What does it mean to say $BB(7918)$ is not computable from ZFC? In a paper by Scott Aaronson, I read that Busy Beaver of 7918 can't be computed from ZFC. But $BB(7918)$ is a specific finite natural number, call it $k$. So, using $k$ applications of the successor function starting from $0$, we can define it. Granted, there is not enough space in the observable universe nor enough time until the heat death of the universe to define it, but it doesn't matter, it can be defined in principle. So, am I misunderstanding something? Please correct my misunderstanding if I am wrong.
 A: Converting my comment into an answer and elaborating: "computed" is sort of a misleading way to say it. The theorem is that ZFC doesn't decide the value of this busy beaver number; that is, there is no $n$ such that ZFC proves $BB(7918) = n$.

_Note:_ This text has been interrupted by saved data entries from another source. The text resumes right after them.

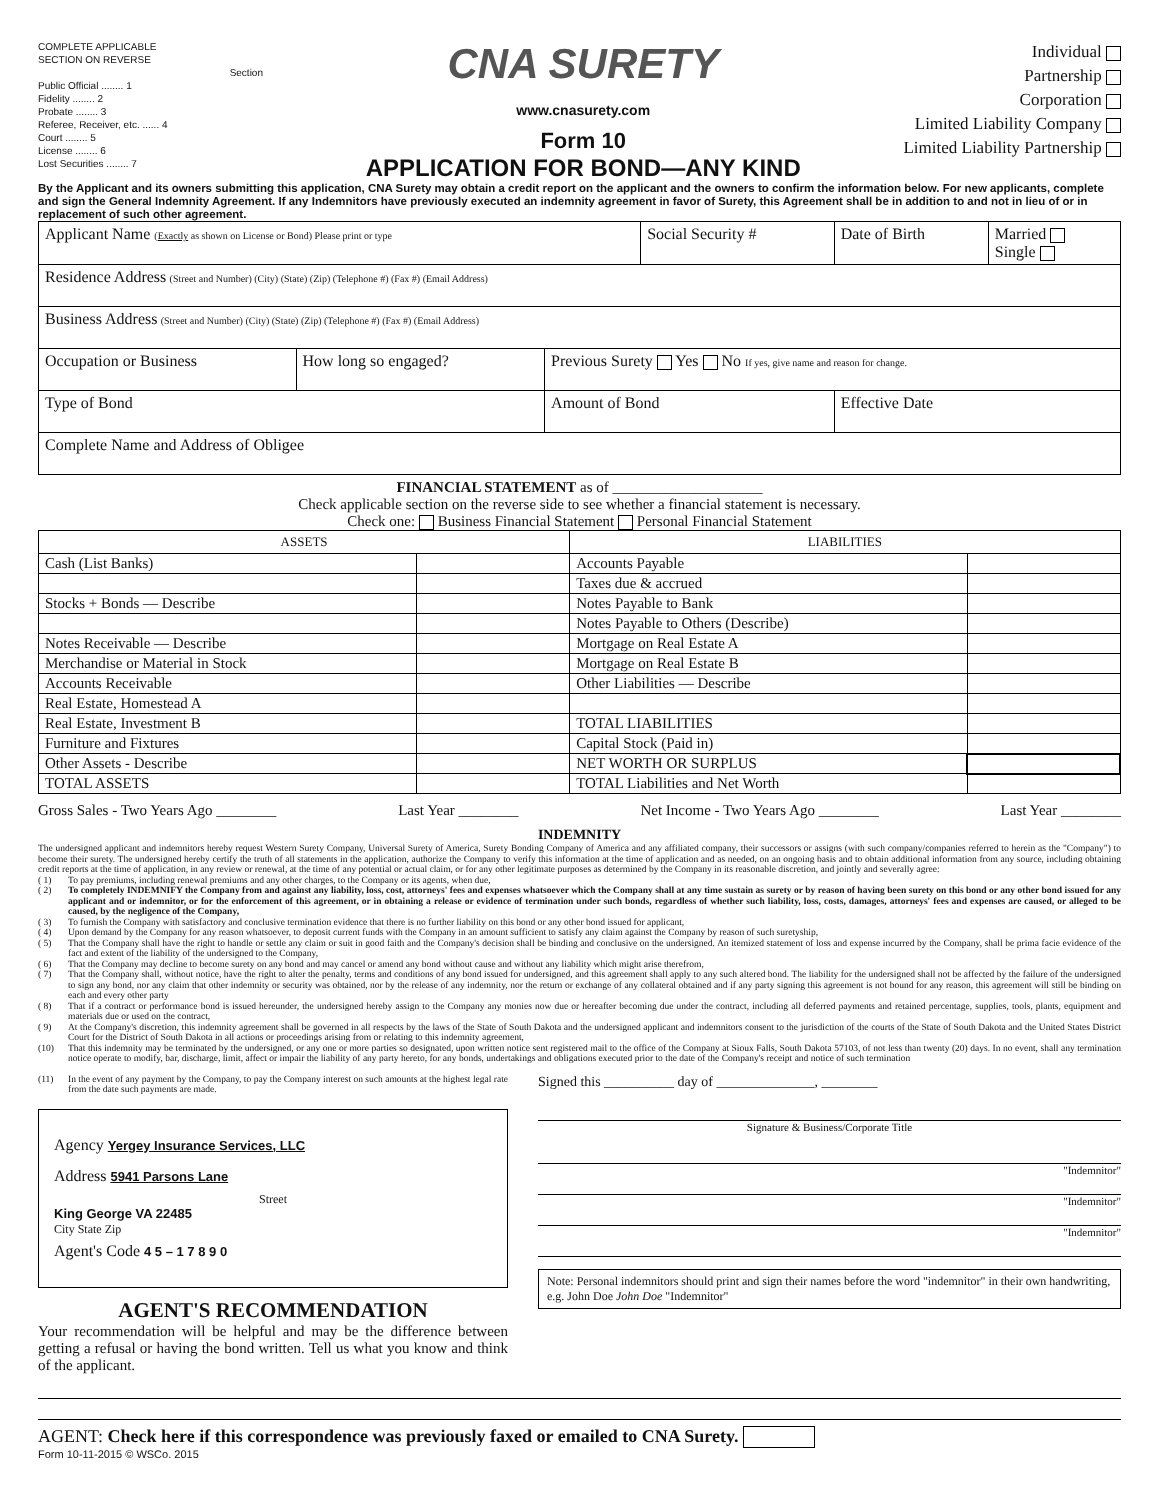COMPLETE APPLICABLE
SECTION ON REVERSE
Section
Public Official ........ 1
Fidelity ........ 2
Probate ........ 3
Referee, Receiver, etc. ...... 4
Court ........ 5
License ........ 6
Lost Securities ........ 7
CNA SURETY
www.cnasurety.com
Form 10
APPLICATION FOR BOND—ANY KIND
Individual
Partnership
Corporation
Limited Liability Company
Limited Liability Partnership
By the Applicant and its owners submitting this application, CNA Surety may obtain a credit report on the applicant and the owners to confirm the information below. For new applicants, complete and sign the General Indemnity Agreement. If any Indemnitors have previously executed an indemnity agreement in favor of Surety, this Agreement shall be in addition to and not in lieu of or in replacement of such other agreement.
| Applicant Name ( Exactly as shown on License or Bond) Please print or type | | | Social Security # | | Date of Birth | Married Single |
| Residence Address (Street and Number) (City) (State) (Zip) (Telephone #) (Fax #) (Email Address) | | | | | | |
| Business Address (Street and Number) (City) (State) (Zip) (Telephone #) (Fax #) (Email Address) | | | | | | |
| Occupation or Business | How long so engaged? | Previous Surety Yes No If yes, give name and reason for change. | | | | |
| Type of Bond | | Amount of Bond | | Effective Date | | |
| Complete Name and Address of Obligee | | | | | | |
FINANCIAL STATEMENT as of ____________________
Check applicable section on the reverse side to see whether a financial statement is necessary.
Check one: Business Financial Statement Personal Financial Statement
| ASSETS | | LIABILITIES | |
| --- | --- | --- | --- |
| Cash (List Banks) | | Accounts Payable | |
| | | Taxes due & accrued | |
| Stocks + Bonds — Describe | | Notes Payable to Bank | |
| | | Notes Payable to Others (Describe) | |
| Notes Receivable — Describe | | Mortgage on Real Estate A | |
| Merchandise or Material in Stock | | Mortgage on Real Estate B | |
| Accounts Receivable | | Other Liabilities — Describe | |
| Real Estate, Homestead A | | | |
| Real Estate, Investment B | | TOTAL LIABILITIES | |
| Furniture and Fixtures | | Capital Stock (Paid in) | |
| Other Assets - Describe | | NET WORTH OR SURPLUS | |
| TOTAL ASSETS | | TOTAL Liabilities and Net Worth | |
Gross Sales - Two Years Ago ________ Last Year ________ Net Income - Two Years Ago ________ Last Year ________
INDEMNITY
The undersigned applicant and indemnitors hereby request Western Surety Company, Universal Surety of America, Surety Bonding Company of America and any affiliated company, their successors or assigns (with such company/companies referred to herein as the "Company") to become their surety. The undersigned hereby certify the truth of all statements in the application, authorize the Company to verify this information at the time of application and as needed, on an ongoing basis and to obtain additional information from any source, including obtaining credit reports at the time of application, in any review or renewal, at the time of any potential or actual claim, or for any other legitimate purposes as determined by the Company in its reasonable discretion, and jointly and severally agree:
( 1) To pay premiums, including renewal premiums and any other charges, to the Company or its agents, when due,
( 2) To completely INDEMNIFY the Company from and against any liability, loss, cost, attorneys' fees and expenses whatsoever which the Company shall at any time sustain as surety or by reason of having been surety on this bond or any other bond issued for any applicant and or indemnitor, or for the enforcement of this agreement, or in obtaining a release or evidence of termination under such bonds, regardless of whether such liability, loss, costs, damages, attorneys' fees and expenses are caused, or alleged to be caused, by the negligence of the Company,
( 3) To furnish the Company with satisfactory and conclusive termination evidence that there is no further liability on this bond or any other bond issued for applicant,
( 4) Upon demand by the Company for any reason whatsoever, to deposit current funds with the Company in an amount sufficient to satisfy any claim against the Company by reason of such suretyship,
( 5) That the Company shall have the right to handle or settle any claim or suit in good faith and the Company's decision shall be binding and conclusive on the undersigned. An itemized statement of loss and expense incurred by the Company, shall be prima facie evidence of the fact and extent of the liability of the undersigned to the Company,
( 6) That the Company may decline to become surety on any bond and may cancel or amend any bond without cause and without any liability which might arise therefrom,
( 7) That the Company shall, without notice, have the right to alter the penalty, terms and conditions of any bond issued for undersigned, and this agreement shall apply to any such altered bond. The liability for the undersigned shall not be affected by the failure of the undersigned to sign any bond, nor any claim that other indemnity or security was obtained, nor by the release of any indemnity, nor the return or exchange of any collateral obtained and if any party signing this agreement is not bound for any reason, this agreement will still be binding on each and every other party
( 8) That if a contract or performance bond is issued hereunder, the undersigned hereby assign to the Company any monies now due or hereafter becoming due under the contract, including all deferred payments and retained percentage, supplies, tools, plants, equipment and materials due or used on the contract,
( 9) At the Company's discretion, this indemnity agreement shall be governed in all respects by the laws of the State of South Dakota and the undersigned applicant and indemnitors consent to the jurisdiction of the courts of the State of South Dakota and the United States District Court for the District of South Dakota in all actions or proceedings arising from or relating to this indemnity agreement,
(10) That this indemnity may be terminated by the undersigned, or any one or more parties so designated, upon written notice sent registered mail to the office of the Company at Sioux Falls, South Dakota 57103, of not less than twenty (20) days. In no event, shall any termination notice operate to modify, bar, discharge, limit, affect or impair the liability of any party hereto, for any bonds, undertakings and obligations executed prior to the date of the Company's receipt and notice of such termination
(11) In the event of any payment by the Company, to pay the Company interest on such amounts at the highest legal rate from the date such payments are made.
Agency Yergey Insurance Services, LLC
Address 5941 Parsons Lane
Street
King George VA 22485
City State Zip
Agent's Code 4 5 – 1 7 8 9 0
AGENT'S RECOMMENDATION
Your recommendation will be helpful and may be the difference between getting a refusal or having the bond written. Tell us what you know and think of the applicant.
Signed this __________ day of ______________, ________
Signature & Business/Corporate Title
"Indemnitor"
"Indemnitor"
"Indemnitor"
Note: Personal indemnitors should print and sign their names before the word "indemnitor" in their own handwriting, e.g. John Doe John Doe "Indemnitor"
AGENT: Check here if this correspondence was previously faxed or emailed to CNA Surety.
Form 10-11-2015 © WSCo. 2015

The problem is not even that $n$ is very big, just that it encodes a question ZFC can't answer. Here is a simpler example: consider the number which is either equal to $0$ if ZFC is inconsistent or $1$ if ZFC is consistent. Then the incompleteness theorem says exactly that ZFC doesn't decide the value of this number, despite the fact that by definition it is either $0$ or $1$!
"Number" is also sort of a misleading way to say it; you'll get very confused thinking about this if you don't distinguish carefully between a number and a description of a number. What I gave above is a description of a number, and it's a description that evaluates to a different number in different models of ZFC depending on whether they do or don't believe that ZFC is consistent.
$BB(7918)$, similarly, is a description of a number, and to say that ZFC doesn't decide its value is exactly to say that it will evaluate to different numbers in different models of ZFC (by the completeness theorem).
(I guess there might be an additional subtlety here about what it even means to compare the values of different numbers in different models of ZFC. But I think in this case we're okay.)